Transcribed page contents
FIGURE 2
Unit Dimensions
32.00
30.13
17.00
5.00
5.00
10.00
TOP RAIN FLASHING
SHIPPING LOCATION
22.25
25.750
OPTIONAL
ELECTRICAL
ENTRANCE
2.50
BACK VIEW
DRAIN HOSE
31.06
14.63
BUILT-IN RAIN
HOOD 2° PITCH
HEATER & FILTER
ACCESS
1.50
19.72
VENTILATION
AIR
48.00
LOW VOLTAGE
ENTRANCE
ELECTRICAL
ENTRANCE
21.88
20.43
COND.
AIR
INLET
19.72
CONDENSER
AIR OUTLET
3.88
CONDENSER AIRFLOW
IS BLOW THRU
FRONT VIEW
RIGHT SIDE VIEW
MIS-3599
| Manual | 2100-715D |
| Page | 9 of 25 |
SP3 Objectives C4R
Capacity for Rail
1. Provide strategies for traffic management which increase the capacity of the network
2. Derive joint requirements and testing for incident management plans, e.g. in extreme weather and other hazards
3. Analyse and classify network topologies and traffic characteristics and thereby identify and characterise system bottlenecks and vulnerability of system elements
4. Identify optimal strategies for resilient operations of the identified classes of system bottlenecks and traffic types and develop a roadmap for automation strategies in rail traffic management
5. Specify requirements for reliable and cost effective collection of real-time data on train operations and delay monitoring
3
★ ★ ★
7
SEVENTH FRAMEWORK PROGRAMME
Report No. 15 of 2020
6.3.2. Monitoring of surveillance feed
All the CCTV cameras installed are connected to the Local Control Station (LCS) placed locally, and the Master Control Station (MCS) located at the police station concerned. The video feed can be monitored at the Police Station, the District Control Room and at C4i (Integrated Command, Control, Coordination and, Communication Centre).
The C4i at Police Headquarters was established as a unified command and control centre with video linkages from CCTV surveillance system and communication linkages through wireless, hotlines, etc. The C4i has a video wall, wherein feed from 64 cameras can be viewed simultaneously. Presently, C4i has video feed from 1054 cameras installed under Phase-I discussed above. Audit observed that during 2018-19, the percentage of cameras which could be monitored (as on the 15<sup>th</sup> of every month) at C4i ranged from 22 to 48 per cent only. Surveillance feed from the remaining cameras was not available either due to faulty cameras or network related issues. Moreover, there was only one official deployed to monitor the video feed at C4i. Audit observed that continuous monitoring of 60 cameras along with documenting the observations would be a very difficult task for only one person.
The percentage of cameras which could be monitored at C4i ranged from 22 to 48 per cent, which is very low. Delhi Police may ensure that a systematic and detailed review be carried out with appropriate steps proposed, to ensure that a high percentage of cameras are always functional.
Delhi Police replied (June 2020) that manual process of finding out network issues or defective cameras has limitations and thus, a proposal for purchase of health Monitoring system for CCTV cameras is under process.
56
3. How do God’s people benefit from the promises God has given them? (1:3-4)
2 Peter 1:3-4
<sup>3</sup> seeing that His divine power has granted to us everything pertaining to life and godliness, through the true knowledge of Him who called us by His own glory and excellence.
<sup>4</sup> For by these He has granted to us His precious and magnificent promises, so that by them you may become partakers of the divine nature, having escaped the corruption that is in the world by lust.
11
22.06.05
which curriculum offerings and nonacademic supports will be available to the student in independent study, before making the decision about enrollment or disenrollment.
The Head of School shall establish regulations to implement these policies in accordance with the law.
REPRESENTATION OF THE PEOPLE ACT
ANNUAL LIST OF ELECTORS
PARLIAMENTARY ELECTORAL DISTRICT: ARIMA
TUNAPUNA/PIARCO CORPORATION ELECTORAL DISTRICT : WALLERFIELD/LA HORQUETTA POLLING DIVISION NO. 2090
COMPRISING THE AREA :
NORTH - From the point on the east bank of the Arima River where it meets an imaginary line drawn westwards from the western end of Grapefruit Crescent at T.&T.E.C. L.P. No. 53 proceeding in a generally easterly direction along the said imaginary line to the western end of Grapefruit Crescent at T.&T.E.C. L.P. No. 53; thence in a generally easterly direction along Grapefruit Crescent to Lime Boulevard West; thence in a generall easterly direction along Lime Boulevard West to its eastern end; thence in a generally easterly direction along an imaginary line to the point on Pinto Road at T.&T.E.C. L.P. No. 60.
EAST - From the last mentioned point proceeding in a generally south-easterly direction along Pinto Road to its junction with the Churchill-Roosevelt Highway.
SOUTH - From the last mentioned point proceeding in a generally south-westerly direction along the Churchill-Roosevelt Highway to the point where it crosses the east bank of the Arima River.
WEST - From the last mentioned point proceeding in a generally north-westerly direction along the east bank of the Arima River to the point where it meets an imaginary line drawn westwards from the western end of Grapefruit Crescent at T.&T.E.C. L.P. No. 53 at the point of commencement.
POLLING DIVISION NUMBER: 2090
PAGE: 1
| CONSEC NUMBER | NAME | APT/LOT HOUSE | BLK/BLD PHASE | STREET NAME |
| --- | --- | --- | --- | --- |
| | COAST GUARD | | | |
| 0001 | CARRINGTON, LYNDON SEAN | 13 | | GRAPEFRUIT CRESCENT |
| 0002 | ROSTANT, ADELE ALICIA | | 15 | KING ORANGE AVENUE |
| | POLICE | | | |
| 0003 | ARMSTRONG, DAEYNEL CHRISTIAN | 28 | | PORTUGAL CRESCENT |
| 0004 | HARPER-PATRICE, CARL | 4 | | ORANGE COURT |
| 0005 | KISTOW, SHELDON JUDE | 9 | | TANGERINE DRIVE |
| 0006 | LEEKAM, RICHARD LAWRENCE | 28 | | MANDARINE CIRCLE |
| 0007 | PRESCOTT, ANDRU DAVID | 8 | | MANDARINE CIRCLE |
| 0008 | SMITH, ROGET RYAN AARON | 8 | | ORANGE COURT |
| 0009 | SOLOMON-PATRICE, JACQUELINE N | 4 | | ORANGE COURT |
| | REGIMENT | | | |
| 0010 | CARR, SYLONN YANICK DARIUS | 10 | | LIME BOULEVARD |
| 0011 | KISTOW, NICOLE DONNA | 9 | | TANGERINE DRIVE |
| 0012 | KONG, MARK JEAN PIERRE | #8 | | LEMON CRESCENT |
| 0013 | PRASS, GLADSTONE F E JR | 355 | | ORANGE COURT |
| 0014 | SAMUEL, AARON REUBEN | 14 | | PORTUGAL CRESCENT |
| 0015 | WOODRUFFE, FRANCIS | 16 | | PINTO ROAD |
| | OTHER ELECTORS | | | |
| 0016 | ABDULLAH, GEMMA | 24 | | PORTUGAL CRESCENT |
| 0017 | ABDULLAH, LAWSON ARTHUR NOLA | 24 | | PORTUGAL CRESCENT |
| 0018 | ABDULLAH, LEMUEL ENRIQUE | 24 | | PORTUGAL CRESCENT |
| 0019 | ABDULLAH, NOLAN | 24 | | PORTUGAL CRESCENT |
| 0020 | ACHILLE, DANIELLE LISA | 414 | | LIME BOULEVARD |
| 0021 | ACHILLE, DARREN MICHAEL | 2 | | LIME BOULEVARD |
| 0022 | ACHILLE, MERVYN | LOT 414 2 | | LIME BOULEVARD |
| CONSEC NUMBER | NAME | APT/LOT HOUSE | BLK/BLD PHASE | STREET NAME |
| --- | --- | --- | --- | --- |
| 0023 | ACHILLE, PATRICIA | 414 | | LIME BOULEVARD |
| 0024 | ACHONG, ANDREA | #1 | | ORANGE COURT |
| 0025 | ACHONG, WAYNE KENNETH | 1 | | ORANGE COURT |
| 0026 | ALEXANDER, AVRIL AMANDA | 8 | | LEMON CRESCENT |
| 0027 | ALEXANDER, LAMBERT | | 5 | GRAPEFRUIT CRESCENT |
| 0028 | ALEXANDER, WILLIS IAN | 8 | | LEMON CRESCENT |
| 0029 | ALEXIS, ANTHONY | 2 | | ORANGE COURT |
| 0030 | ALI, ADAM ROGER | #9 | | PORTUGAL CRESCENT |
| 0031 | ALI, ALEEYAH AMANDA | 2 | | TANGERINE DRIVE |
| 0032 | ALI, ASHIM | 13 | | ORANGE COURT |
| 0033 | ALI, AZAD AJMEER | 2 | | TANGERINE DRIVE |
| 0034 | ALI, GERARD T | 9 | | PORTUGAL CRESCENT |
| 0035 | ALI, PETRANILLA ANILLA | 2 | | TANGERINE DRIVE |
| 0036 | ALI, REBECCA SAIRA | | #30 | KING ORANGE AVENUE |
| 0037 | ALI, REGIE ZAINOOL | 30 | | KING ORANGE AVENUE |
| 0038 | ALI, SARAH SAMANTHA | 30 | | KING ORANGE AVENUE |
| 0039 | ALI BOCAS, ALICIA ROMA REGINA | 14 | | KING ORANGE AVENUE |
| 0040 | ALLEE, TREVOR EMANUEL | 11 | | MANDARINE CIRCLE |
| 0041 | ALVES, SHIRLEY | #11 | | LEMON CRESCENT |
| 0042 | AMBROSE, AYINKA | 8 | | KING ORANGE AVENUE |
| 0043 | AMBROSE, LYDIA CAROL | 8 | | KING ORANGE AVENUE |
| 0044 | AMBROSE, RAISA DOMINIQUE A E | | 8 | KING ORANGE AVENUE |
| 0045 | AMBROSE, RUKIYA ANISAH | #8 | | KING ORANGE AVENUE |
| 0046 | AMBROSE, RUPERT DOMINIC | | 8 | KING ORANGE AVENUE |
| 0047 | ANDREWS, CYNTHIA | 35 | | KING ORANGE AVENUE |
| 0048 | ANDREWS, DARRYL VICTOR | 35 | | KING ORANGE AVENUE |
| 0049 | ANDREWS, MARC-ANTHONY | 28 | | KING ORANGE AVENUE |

— Exercise goal —
Set down, from the entries above, exactly the lines from the one with "JUDE | 9 | | TANGERINE DRIVE |" up to and including the one with "NOLAN | 24 | | PORTUGAL CRESCENT |", and no other lines.

— Answer box —
| 0005 | KISTOW, SHELDON JUDE | 9 | | TANGERINE DRIVE |
| 0006 | LEEKAM, RICHARD LAWRENCE | 28 | | MANDARINE CIRCLE |
| 0007 | PRESCOTT, ANDRU DAVID | 8 | | MANDARINE CIRCLE |
| 0008 | SMITH, ROGET RYAN AARON | 8 | | ORANGE COURT |
| 0009 | SOLOMON-PATRICE, JACQUELINE N | 4 | | ORANGE COURT |
| | REGIMENT | | | |
| 0010 | CARR, SYLONN YANICK DARIUS | 10 | | LIME BOULEVARD |
| 0011 | KISTOW, NICOLE DONNA | 9 | | TANGERINE DRIVE |
| 0012 | KONG, MARK JEAN PIERRE | #8 | | LEMON CRESCENT |
| 0013 | PRASS, GLADSTONE F E JR | 355 | | ORANGE COURT |
| 0014 | SAMUEL, AARON REUBEN | 14 | | PORTUGAL CRESCENT |
| 0015 | WOODRUFFE, FRANCIS | 16 | | PINTO ROAD |
| | OTHER ELECTORS | | | |
| 0016 | ABDULLAH, GEMMA | 24 | | PORTUGAL CRESCENT |
| 0017 | ABDULLAH, LAWSON ARTHUR NOLA | 24 | | PORTUGAL CRESCENT |
| 0018 | ABDULLAH, LEMUEL ENRIQUE | 24 | | PORTUGAL CRESCENT |
| 0019 | ABDULLAH, NOLAN | 24 | | PORTUGAL CRESCENT |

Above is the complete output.